The room was filled with children, at least sixty of them, ranging in age from tiny infants to five-year-olds. A dozen village women tended the tiniest of their charges, while the older children gathered in groups supervised by one or two adults. Noisy, childish chatter and the tiny cries of babies demanding maternal attention filled the air, muted from the outside world by a privacy weave tied to the room’s floor, ceiling, and walls.
“These are our children. And this is our greatest secret.”
“Oh, Rain…” Ellysetta reached for Rain’s hand.

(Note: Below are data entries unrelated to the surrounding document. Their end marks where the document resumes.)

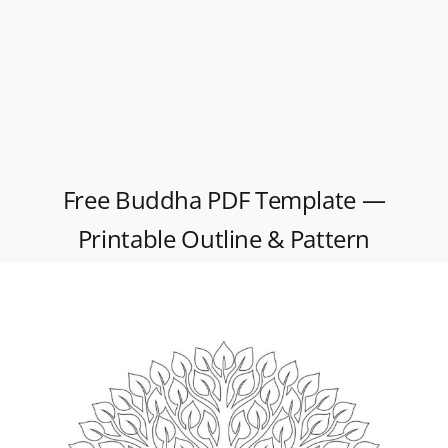
Free Buddha PDF Template —
Printable Outline & Pattern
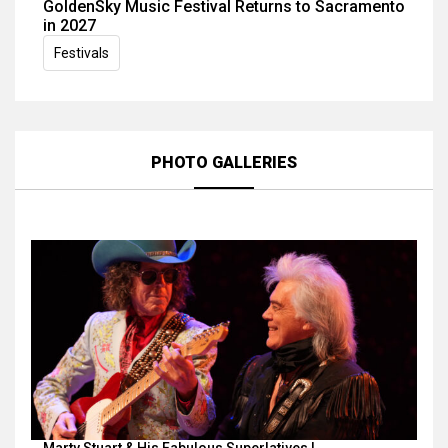
GoldenSky Music Festival Returns to Sacramento
in 2027
Festivals
PHOTO GALLERIES
Marty Stuart & His Fabulous Superlatives |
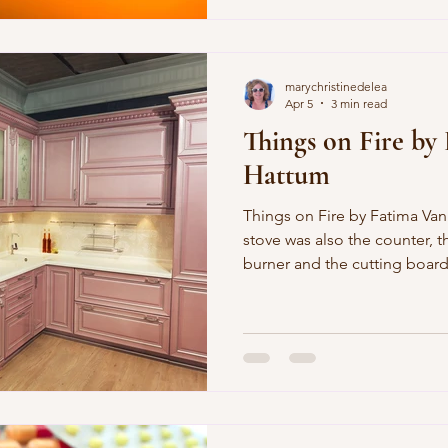
Knopf Doubleday. You can al
marychristinedelea
Apr 5
3 min read
Things on Fire by
Hattum
Things on Fire by Fatima Van Hattum A flat, so small, the
stove was also the counter, 
burner and the cutting board
peppers sliced thin one time,
minute to finish the climax to
cutting board was on fire the
against the toilet and you h
the bathroom was through 
the covers in the morning so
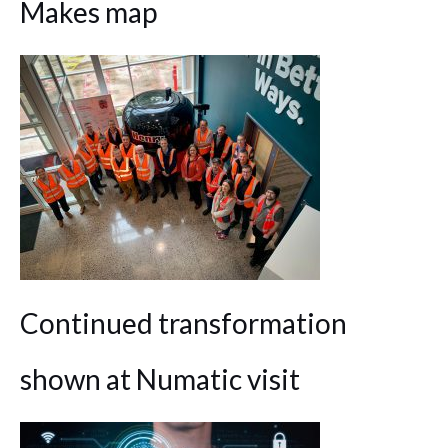
Makes map
Continued transformation
shown at Numatic visit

«So many children, shei’tan.»
Rain stood frozen in the doorway and let the noise wash over him. He’d known there were children. He’d seen a number of them yesterday when he’d entered the village. But he hadn’t realized the true enormity of what he’d seen. He forced himself to breathe as he scanned the room, seeing the bright glow of Fey magic shining from child after child. More than half of the children were Fey. Even before the Mage Wars had left the women of the Fading Lands barren, it was rare for thirty children to be born in a village this size in twenty years, let alone four or five.
A chill, too-sweet odor made his hands reach instinctively for his missing blades and he spun in the half crouch of a warrior, his eyes scanning the room for the person spinning the forbidden magic. A woman at the far end of the room held a spiral of Azrahn in her palm. At her feet, a semicircle of children held their own, less organized spirals of the black magic.
Horror sapped all moisture from his mouth. “You teach them to weave the forbidden magic?”
Sheyl glanced back at the children in question, then returned her wary gaze to him. “Azrahn is not forbidden here. I know the Fey believe otherwise. You banish your strongest warriors if they dare to weave it.” The corner of her mouth curled up. “Your customs aren’t so different from the villagers who cast out their children and abandon them to die. You just wind your children at an older age.”
Rain’s head snapped back as if she’d slapped him. “The customs are nothing alike. Azrahn is the evil tool of the Mages.” But even as said it, he remembered Ellysetta saving the tairen with Azrahn, himself saving her, the warriors and civilians who would have died without Gaelen’s weaving Azrahn so Ellysetta could hold dying souls to life, the countless lives Gaelen had saved by detecting the Mage claimed hiding among the allies.